Data in this exercise below:

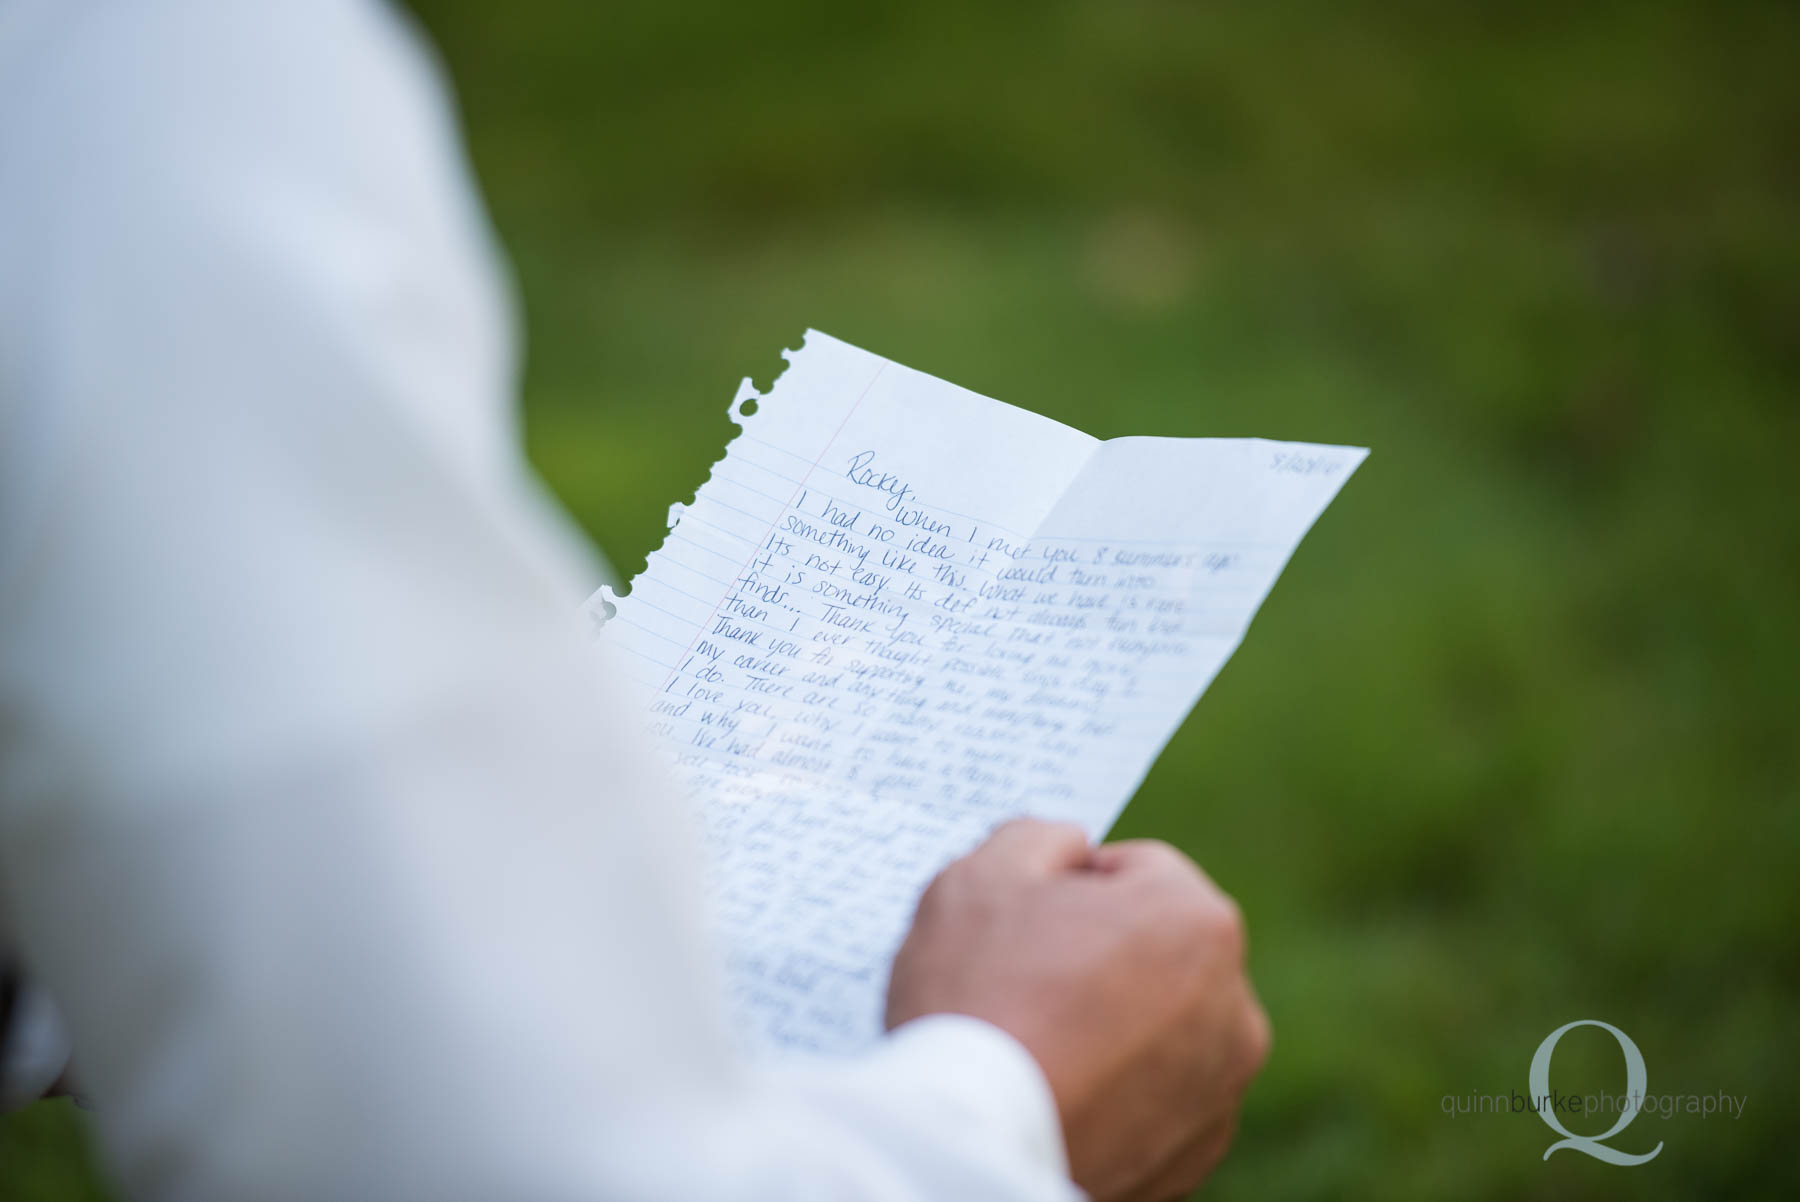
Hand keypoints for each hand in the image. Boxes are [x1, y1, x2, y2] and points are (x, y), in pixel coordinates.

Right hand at [886, 819, 1269, 1201]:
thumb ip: (1038, 837)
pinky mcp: (1196, 1155)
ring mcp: (1220, 1089)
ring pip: (1160, 1023)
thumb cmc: (978, 998)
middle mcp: (1234, 1006)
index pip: (1134, 869)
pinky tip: (1060, 1092)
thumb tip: (1069, 849)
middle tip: (1024, 984)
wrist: (967, 1143)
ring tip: (1039, 1045)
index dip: (1067, 887)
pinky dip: (1118, 1091)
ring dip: (1113, 1022)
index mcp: (1198, 921)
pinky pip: (1157, 1096)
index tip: (1022, 924)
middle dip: (1100, 954)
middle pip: (1156, 947)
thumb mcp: (984, 876)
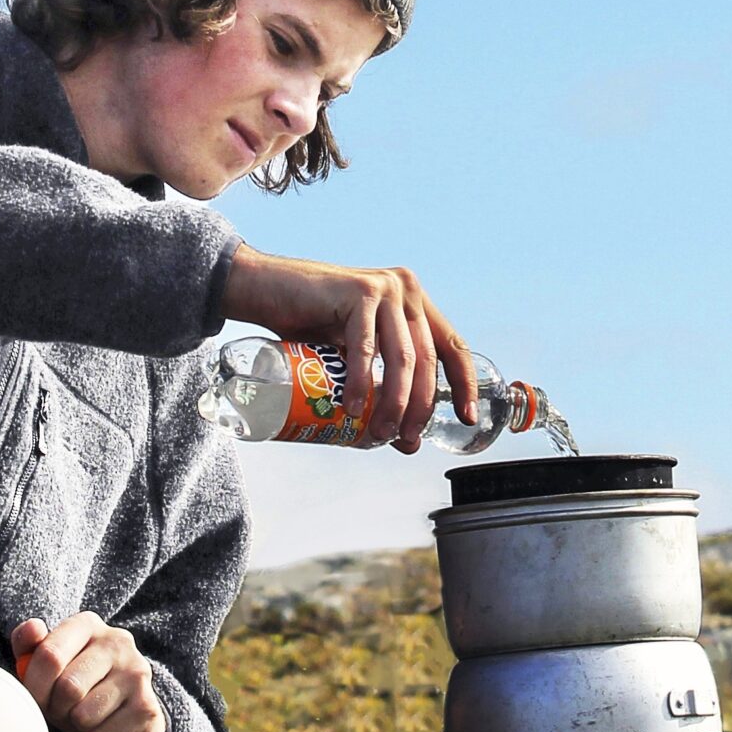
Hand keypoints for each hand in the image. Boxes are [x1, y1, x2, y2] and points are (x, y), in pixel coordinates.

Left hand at [10, 613, 165, 731]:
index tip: (37, 695)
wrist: (126, 716)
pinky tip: (104, 727)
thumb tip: (33, 628)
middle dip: (56, 707)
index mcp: (87, 624)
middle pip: (68, 687)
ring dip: (75, 724)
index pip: (50, 655)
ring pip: (84, 714)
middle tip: (63, 708)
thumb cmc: (78, 685)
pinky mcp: (146, 706)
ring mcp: (136, 672)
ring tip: (83, 716)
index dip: (34, 685)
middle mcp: (117, 641)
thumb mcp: (49, 665)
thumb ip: (29, 645)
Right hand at [219, 244, 476, 451]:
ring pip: (401, 358)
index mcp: (414, 303)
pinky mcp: (357, 292)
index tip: (468, 418)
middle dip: (420, 407)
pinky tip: (354, 409)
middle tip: (404, 439)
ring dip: (393, 403)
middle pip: (426, 360)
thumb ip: (379, 388)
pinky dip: (361, 383)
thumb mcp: (352, 359)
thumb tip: (408, 443)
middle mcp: (405, 291)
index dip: (465, 384)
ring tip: (378, 434)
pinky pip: (366, 348)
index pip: (453, 346)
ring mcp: (383, 289)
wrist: (263, 289)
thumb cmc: (307, 325)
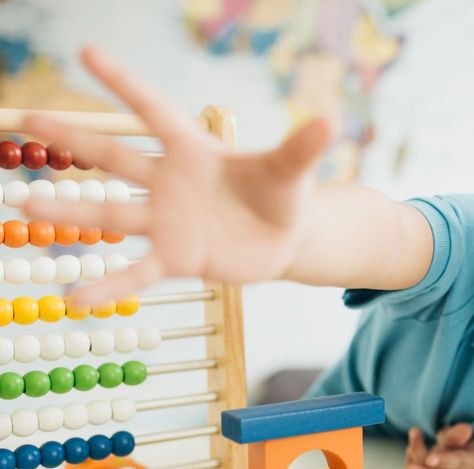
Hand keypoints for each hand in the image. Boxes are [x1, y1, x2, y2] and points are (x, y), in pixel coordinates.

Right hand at [19, 46, 333, 304]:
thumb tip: (330, 119)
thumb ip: (301, 148)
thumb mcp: (292, 171)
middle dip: (71, 139)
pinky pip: (136, 271)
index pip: (154, 111)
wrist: (283, 239)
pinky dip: (108, 286)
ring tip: (21, 207)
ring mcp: (167, 220)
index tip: (86, 52)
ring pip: (113, 214)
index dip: (122, 82)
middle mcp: (170, 182)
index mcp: (194, 151)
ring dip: (70, 212)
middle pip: (115, 158)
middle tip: (25, 118)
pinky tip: (74, 299)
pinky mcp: (175, 257)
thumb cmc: (282, 195)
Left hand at [404, 423, 473, 468]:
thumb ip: (460, 435)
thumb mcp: (466, 435)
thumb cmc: (466, 443)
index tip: (430, 459)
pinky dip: (411, 464)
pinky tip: (410, 450)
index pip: (458, 463)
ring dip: (414, 461)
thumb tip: (466, 429)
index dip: (444, 461)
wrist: (467, 453)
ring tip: (414, 434)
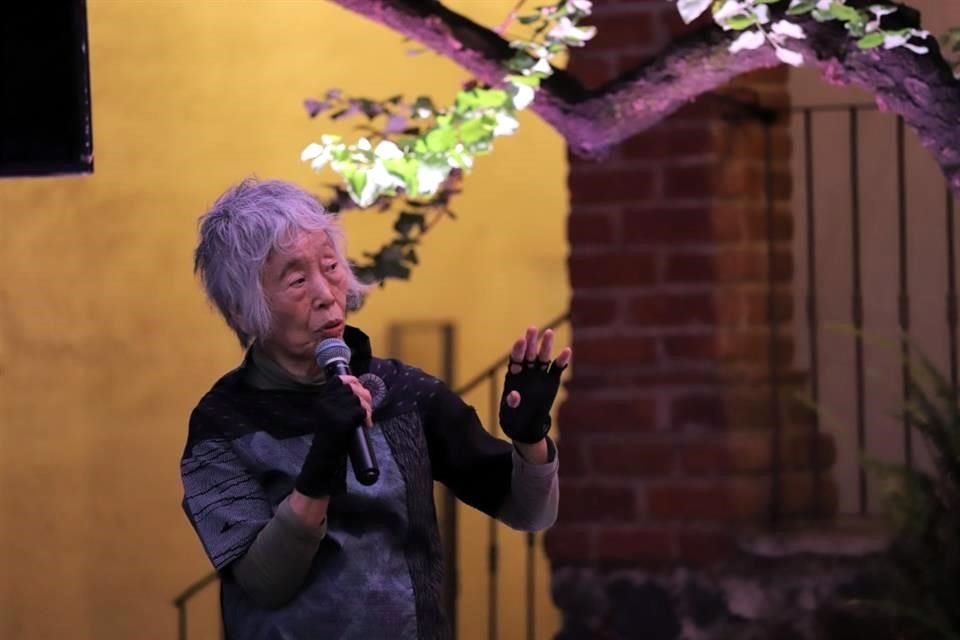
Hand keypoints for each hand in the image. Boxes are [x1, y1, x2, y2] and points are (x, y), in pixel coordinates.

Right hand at [295, 376, 367, 497]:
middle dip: (365, 395)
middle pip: (353, 387)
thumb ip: (339, 402)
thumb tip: (358, 388)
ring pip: (359, 398)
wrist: (323, 458)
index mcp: (323, 399)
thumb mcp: (330, 414)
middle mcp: (326, 402)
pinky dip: (367, 417)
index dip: (352, 380)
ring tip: (366, 418)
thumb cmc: (330, 437)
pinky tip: (366, 424)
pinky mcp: (342, 419)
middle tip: (367, 408)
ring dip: (367, 407)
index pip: (339, 379)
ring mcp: (333, 410)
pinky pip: (361, 411)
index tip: (358, 385)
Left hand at [498, 326, 571, 444]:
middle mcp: (527, 370)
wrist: (527, 423)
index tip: (520, 340)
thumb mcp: (511, 411)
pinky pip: (557, 368)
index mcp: (514, 374)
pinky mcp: (551, 379)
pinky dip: (562, 360)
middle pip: (529, 353)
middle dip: (531, 341)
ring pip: (543, 357)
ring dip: (546, 345)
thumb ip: (512, 402)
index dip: (518, 349)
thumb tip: (513, 395)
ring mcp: (540, 373)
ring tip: (549, 332)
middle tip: (533, 328)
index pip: (515, 358)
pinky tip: (567, 351)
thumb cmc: (514, 415)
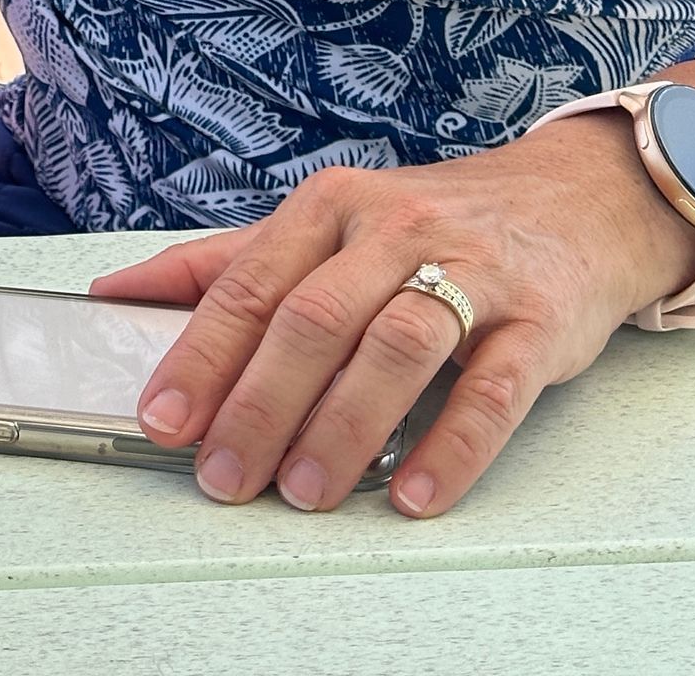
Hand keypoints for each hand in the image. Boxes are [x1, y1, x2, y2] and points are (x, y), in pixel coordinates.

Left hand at [97, 114, 694, 517]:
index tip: (164, 418)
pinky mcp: (537, 321)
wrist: (577, 200)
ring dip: (342, 427)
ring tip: (303, 493)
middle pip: (314, 318)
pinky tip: (412, 494)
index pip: (251, 284)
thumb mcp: (327, 223)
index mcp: (331, 207)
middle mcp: (395, 230)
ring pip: (394, 348)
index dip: (202, 355)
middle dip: (259, 404)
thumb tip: (117, 293)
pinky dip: (450, 446)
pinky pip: (491, 389)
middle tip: (223, 475)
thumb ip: (228, 262)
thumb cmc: (433, 222)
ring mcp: (470, 272)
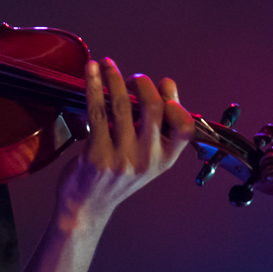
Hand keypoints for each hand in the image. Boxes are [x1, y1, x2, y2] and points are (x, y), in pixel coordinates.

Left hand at [54, 58, 195, 230]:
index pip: (185, 126)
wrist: (87, 207)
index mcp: (165, 160)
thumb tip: (162, 90)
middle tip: (131, 79)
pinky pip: (97, 111)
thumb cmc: (116, 177)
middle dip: (143, 83)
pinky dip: (93, 85)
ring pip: (122, 105)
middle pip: (154, 108)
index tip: (161, 85)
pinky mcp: (97, 156)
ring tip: (106, 64)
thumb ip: (156, 131)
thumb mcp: (147, 160)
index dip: (175, 99)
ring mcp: (122, 159)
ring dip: (114, 77)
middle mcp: (147, 160)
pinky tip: (90, 71)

End of Data in this exercise.

Above are the records; print exactly the lines from the line with "middle pip: (353, 387)" to the line with "pinky tip: (366, 424)", including both, and nothing else.

middle pip: (353, 387)
thumb ip: (339, 402)
thumb tip: (358, 388)
ring pip: (359, 398)
wrist: (323, 458)
index mcp: (323, 399)
thumb mcp: (330, 414)
middle mcp: (326, 402)
pinky dip: (367, 417)
index dip: (352, 380)
ring tip: (366, 418)
thumb cmc: (330, 437)
pinky tip: (366, 424)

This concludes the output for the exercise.